Identifying potential hazards, but how?
Situational awareness requires the assessment of a large number of parameters. These include information from camera, radar and sonar systems as well as AIS, weather and marine data. One possible hazard scenario could be an attack on a submarine cable that carries electricity from the wind farm to shore. Information on the location of buried power cables and where they are vulnerable to attacks can be obtained from freely accessible maps. Cables buried less deeply can be manipulated more easily. Thus, a ship approaching such a spot or following the route of a cable represents conspicuous behaviour. The ship's AIS signal sends information such as the voyage route, the type of ship and the national flag of the country under which the ship is sailing. This data can be used to check whether the ship has already attracted similar attention in the past. However, it is possible that the AIS data transmission has failed due to technical problems or that the ship's conspicuous route is due to defective steering. In this case, contacting the vessel directly can provide clarity. "A hazardous scenario cannot always be clearly distinguished from a harmless one. It often comes down to nuance," adds Frank Sill Torres.

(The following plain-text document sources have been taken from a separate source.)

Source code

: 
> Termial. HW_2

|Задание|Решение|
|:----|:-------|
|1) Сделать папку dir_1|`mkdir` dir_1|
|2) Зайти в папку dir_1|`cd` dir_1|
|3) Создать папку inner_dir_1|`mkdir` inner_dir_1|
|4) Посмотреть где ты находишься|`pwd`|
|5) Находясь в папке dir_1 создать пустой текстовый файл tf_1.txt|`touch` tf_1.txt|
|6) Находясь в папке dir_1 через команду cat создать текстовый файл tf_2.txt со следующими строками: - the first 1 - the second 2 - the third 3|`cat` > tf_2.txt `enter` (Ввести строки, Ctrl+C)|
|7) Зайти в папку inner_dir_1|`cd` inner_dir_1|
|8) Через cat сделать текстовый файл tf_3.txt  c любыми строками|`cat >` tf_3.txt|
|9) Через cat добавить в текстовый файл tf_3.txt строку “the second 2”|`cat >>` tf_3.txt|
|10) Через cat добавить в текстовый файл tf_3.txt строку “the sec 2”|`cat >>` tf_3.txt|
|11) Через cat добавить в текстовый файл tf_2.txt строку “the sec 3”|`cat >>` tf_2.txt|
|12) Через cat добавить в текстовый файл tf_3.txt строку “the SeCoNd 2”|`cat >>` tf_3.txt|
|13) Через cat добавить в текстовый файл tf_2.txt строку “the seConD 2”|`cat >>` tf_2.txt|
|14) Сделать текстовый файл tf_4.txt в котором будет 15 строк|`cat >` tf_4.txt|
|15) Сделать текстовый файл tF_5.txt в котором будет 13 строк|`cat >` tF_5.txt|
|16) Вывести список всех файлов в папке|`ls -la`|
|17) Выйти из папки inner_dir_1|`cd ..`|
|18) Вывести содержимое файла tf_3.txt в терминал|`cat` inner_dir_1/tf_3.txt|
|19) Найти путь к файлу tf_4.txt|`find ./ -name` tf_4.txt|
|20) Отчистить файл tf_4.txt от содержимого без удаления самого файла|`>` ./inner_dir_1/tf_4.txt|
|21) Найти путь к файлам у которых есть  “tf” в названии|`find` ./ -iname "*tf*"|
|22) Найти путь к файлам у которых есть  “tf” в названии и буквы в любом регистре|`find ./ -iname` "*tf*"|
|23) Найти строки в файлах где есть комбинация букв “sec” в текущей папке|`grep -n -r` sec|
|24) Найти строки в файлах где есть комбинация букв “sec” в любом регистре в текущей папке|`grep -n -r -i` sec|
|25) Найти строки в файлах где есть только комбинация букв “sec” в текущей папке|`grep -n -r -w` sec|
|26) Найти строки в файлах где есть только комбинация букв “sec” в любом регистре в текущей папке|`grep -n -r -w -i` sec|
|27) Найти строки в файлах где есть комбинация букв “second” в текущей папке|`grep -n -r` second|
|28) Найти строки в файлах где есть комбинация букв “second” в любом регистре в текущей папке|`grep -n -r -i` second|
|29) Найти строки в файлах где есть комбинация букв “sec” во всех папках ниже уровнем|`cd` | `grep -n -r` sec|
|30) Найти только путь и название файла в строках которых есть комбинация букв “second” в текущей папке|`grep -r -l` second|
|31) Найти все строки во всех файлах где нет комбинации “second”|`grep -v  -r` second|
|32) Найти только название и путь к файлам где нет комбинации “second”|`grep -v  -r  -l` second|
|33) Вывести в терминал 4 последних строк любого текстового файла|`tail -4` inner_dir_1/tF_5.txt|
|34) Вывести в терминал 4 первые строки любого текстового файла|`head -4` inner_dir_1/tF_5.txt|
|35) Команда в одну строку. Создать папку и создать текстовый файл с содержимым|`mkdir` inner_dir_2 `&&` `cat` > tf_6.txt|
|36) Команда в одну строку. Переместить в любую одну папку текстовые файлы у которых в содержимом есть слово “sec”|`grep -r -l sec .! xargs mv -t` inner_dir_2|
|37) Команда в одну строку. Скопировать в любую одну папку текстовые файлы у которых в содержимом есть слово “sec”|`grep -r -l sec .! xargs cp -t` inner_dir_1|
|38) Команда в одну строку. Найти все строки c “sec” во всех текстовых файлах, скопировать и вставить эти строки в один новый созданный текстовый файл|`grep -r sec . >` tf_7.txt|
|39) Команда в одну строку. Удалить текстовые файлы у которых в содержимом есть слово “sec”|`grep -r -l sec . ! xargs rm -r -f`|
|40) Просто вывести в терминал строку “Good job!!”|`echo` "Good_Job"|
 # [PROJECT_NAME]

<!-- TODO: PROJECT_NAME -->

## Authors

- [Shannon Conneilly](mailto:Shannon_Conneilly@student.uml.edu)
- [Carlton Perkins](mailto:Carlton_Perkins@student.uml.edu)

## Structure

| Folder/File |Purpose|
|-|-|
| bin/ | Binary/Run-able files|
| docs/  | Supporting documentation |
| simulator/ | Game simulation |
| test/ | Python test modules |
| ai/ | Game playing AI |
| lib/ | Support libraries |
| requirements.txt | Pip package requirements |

From the situation overview to the recommendation for action
In the future, recommendations for action will be incorporated into situational awareness systems as part of efforts to make them 'smarter'. Critical objects and situations could be displayed graphically on a nautical chart or on a digital plan of a wind farm. A future system will map a comprehensive model of the wind farm and provide reliable and timely support to the security forces and operators making decisions in hazardous situations. "We are pleased to contribute to the security of supply of renewable energies," says engineer Sill Torres, referring to the work in the ARROWS project. "A constant exchange with wind farm operators, security authorities and energy suppliers is very important to us and enables us to support them in the best possible way using solutions developed by DLR."